Speech and secondary English students at the Alta School District have long been aware of the teaching abilities of veteran educator Brad Nesbitt.
Two weeks ago, Freemasons across the state of Iowa recognized Nesbitt's efforts as well.
Nesbitt, in his 25th year as a speech and secondary English teacher at Alta High School, was honored as the Iowa Masonic Teacher of the Year for his work with the school community at the annual meeting of the Masons of Iowa in Dubuque on Sept. 21.
Forty-three applications for the award were sent in to the Grand Mason Lodge of Iowa in Cedar Rapids, and Grand Secretary William R. Crawford said Nesbitt's credentials were too impressive for the judging committee to pass up.
"There was a public school support committee which looked over the applications and made their decision, and they said it was extremely close," Crawford said. "There were quite a number of great candidates, and Brad just surfaced to the top out of all those excellent candidates."
Nominated for the award by Pomegranate Lodge No. 408 in Alta, which had never before selected anyone for the contest, Nesbitt said he considered himself extremely fortunate to receive the honor.
"I was shocked and surprised I received the award, because it's just a great honor," Nesbitt said. "Sometimes it seems like things up here in northwest Iowa just aren't noticed because there are a lot of small cities around here, and this was nice to see that our efforts are being noticed out here."
After the local lodge sent in a letter of application and resume for Nesbitt, the judging committee then called colleagues and references of Nesbitt in an effort to see how much each candidates were involved in their schools and towns.
Crawford said Nesbitt received high marks from everyone the Masons contacted.
"The committee looked at the teacher's career and the impact he or she had in the community and the school," Crawford said. "The committee also looked at the letters of recommendation sent in by the applicant's peers, and Brad received nothing but outstanding comments. Everyone was extremely complimentary toward what he has done in the Alta school system."
Notified of his selection in August, Nesbitt appeared before over 1,000 Masons last month in Dubuque, and he said the appearance was not only exciting for him but for the members of the Alta lodge as well.
"The people at the lodge were thrilled with it," Nesbitt said. "I'm not a Mason, so I'm not as knowledgeable about this as the people in the lodge, but I talked to people over there who were very excited. They said this was a once in a lifetime event for someone from a smaller town like this to receive this award."

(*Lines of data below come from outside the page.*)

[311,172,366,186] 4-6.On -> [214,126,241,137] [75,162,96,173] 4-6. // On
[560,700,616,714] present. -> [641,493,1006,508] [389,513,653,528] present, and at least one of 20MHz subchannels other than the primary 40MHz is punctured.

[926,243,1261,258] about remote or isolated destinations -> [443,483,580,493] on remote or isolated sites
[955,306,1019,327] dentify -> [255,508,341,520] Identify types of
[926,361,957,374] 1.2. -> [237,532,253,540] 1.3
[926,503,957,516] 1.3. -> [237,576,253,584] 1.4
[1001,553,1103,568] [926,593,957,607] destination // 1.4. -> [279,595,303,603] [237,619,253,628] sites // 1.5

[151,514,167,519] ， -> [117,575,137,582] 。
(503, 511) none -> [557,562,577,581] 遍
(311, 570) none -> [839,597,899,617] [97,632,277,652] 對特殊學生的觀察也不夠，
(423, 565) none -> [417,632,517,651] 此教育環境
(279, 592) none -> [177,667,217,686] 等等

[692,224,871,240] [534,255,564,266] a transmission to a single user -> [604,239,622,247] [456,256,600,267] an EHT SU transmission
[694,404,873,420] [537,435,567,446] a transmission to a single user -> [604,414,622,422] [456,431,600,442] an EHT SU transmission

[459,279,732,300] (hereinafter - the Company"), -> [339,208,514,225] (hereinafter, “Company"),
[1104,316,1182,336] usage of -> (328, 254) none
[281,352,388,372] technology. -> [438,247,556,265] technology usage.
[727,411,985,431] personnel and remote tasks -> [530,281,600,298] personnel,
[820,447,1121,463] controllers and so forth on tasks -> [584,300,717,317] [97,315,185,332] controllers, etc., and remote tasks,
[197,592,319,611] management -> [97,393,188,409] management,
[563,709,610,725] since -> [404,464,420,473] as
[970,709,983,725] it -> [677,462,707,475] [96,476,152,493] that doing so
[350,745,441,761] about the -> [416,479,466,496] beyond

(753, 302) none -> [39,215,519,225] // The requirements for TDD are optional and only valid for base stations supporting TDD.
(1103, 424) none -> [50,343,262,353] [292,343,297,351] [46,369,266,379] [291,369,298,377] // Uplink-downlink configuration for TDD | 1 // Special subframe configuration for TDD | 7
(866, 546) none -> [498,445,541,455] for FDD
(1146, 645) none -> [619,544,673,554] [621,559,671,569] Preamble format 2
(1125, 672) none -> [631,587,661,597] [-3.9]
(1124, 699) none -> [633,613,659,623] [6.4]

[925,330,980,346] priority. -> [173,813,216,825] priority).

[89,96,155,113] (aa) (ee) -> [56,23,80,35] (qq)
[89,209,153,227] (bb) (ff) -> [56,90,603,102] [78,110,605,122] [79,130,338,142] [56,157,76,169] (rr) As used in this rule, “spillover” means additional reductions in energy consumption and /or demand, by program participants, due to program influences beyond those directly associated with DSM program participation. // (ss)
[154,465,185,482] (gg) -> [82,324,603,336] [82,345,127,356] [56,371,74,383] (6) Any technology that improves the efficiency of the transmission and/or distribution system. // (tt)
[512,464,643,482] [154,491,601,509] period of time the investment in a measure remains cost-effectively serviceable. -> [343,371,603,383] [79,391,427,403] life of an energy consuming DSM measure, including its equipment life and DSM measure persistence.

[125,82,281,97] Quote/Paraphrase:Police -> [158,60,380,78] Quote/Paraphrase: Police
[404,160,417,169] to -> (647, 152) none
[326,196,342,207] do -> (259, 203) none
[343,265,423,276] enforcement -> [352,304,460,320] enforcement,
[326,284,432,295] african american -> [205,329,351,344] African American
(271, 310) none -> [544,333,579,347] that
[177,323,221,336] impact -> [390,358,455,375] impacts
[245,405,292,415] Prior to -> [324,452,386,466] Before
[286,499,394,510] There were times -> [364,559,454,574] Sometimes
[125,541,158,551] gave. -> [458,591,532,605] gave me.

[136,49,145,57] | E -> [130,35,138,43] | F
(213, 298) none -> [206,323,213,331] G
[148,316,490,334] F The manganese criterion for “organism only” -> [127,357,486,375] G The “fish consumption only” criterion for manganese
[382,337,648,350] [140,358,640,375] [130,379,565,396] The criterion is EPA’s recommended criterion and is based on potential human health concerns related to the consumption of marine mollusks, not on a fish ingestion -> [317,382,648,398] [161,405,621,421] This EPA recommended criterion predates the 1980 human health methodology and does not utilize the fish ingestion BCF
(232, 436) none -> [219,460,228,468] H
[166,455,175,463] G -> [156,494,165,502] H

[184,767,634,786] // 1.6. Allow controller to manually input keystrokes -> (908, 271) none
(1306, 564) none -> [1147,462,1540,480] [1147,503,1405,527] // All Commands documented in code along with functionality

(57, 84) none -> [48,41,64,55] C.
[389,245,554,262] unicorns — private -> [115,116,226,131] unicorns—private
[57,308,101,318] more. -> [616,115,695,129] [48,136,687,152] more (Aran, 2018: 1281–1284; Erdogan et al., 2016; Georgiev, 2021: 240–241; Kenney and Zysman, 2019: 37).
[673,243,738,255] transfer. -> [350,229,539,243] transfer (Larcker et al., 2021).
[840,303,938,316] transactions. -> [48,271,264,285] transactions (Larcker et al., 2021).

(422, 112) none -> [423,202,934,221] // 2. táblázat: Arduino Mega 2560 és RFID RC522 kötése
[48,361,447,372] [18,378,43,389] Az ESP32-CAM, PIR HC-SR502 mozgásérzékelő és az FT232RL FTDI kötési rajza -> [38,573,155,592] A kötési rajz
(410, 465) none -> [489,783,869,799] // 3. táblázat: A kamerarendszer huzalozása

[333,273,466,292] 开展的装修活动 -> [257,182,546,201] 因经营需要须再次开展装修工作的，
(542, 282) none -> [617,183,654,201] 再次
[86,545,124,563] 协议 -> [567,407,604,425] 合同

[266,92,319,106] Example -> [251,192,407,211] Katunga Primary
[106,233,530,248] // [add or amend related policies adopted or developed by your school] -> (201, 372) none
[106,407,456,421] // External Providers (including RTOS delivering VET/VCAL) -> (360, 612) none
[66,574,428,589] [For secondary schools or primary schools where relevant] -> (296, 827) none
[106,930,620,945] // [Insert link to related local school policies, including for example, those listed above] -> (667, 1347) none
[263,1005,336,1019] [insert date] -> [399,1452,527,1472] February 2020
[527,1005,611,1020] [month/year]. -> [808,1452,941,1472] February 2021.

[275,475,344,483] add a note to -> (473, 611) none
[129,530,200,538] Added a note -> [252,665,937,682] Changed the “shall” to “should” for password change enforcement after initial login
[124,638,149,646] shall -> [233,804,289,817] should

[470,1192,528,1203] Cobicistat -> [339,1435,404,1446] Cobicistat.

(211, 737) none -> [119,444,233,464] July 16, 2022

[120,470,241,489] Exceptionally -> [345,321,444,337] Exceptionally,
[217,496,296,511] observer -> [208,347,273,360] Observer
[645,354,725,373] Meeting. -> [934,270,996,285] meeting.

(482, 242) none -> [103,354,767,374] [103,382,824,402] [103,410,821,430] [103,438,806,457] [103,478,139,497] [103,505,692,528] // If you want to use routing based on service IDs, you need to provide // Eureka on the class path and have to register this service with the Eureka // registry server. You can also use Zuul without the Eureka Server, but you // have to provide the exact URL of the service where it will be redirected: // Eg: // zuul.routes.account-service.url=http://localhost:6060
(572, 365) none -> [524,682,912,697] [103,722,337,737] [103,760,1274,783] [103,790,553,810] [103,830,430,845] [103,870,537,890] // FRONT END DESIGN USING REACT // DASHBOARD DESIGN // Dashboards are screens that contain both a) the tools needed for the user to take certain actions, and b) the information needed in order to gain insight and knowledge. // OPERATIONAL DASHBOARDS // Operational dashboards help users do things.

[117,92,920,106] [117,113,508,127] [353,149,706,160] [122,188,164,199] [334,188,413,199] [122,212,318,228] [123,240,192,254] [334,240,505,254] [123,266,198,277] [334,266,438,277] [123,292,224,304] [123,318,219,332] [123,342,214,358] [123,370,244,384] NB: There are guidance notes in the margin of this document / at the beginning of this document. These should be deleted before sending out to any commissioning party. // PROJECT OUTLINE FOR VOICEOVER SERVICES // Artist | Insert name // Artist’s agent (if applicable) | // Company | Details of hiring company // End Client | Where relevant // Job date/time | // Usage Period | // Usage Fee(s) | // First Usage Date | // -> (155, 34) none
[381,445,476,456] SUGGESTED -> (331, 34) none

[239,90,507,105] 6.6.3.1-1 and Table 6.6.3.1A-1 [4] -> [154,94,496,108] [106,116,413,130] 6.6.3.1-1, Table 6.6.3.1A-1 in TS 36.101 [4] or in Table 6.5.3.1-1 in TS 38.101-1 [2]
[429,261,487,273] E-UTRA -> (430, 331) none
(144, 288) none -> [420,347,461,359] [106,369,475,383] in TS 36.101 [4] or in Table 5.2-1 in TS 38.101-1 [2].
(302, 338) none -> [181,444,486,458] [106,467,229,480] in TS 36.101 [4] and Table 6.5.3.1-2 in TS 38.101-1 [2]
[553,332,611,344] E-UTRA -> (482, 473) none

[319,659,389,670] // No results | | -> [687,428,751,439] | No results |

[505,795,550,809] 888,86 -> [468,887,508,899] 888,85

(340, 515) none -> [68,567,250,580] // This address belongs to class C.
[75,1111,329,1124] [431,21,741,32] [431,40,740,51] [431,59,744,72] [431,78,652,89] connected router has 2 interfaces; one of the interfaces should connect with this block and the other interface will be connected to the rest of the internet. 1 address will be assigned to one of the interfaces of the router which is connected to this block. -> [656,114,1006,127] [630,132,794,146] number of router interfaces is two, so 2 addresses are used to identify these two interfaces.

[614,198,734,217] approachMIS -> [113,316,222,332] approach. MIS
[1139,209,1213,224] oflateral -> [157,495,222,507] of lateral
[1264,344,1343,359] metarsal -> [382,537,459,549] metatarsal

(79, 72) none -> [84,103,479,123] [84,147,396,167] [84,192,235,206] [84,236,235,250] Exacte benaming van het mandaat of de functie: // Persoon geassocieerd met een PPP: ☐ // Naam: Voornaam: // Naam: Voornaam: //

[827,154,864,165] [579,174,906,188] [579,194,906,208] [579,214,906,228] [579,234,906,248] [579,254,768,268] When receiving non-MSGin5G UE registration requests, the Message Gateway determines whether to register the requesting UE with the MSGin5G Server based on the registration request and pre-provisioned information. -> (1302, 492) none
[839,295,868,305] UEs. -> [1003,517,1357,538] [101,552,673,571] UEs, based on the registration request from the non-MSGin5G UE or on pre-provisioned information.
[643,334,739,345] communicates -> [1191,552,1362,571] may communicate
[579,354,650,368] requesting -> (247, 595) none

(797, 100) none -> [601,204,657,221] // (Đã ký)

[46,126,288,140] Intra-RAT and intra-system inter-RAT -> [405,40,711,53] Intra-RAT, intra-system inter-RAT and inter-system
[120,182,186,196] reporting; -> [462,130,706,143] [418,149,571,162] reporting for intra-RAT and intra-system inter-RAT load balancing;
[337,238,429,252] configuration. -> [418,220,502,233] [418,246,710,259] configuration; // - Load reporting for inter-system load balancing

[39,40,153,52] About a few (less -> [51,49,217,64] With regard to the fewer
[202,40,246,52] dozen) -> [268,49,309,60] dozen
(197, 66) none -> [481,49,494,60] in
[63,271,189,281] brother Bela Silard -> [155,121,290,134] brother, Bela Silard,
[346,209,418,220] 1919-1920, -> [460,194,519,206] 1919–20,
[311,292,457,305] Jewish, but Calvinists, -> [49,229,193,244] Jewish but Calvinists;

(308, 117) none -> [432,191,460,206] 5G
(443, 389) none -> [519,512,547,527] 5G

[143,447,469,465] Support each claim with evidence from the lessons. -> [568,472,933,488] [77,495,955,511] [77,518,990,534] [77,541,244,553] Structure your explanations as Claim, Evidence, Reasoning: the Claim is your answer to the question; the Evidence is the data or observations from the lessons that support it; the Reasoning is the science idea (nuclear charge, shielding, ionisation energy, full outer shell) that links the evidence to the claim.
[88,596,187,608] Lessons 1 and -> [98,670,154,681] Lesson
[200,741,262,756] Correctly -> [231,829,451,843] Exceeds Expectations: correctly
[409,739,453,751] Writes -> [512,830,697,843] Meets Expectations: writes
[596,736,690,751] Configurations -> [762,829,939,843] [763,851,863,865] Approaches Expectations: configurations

Nesbitt said he was proud to see how the speech program has been able to grow over the 25 years he has been at Alta.
"There are probably 60 to 80 kids in the program this year, and that is about one-third of the students in the high school right now," Nesbitt said. "The interest in the program is very high, and we have set high standards. We raise the bar pretty high, and I'm proud to say the students have been up to the task every year I've been here."
One of Nesbitt's most popular courses is a Speech II program designed to allow students to speak to segments of the community which they might not be familiar with, including visits to the elementary school and nursing homes.
"I've really tried to get the students involved in the community," Nesbitt said. "I've wanted to get the kids to present to different audiences, so they are required to speak to elementary students, a civic organization and senior citizens.
"After they speak to the senior citizens, they are then asked to partner up with one and interview them," Nesbitt continued. "That interview always seems to be a source of excitement for them, because they've been able to learn a lot from talking to those people."
A member of the executive committee of the Iowa High School Speech Association, Nesbitt serves as the coach at large for the organization, and has also made his mark in the theatrical community, as he helped revive the Buena Vista Community Theater over a decade ago.
The organization, which had slowly dried up after years in Storm Lake, was moved by Nesbitt and others to the restored Roxy Theater in downtown Alta, and he helped the playhouse get off its feet by directing the first several productions the reborn theater troupe put on by area citizens.
Due to the number of school and citywide activities his children are involved in, Nesbitt has reduced his role in the theater, but is not ready to cut back on helping his students succeed in the classroom and community.
"I love the job I'm doing right now," Nesbitt said. "It really is rewarding to help kids grow."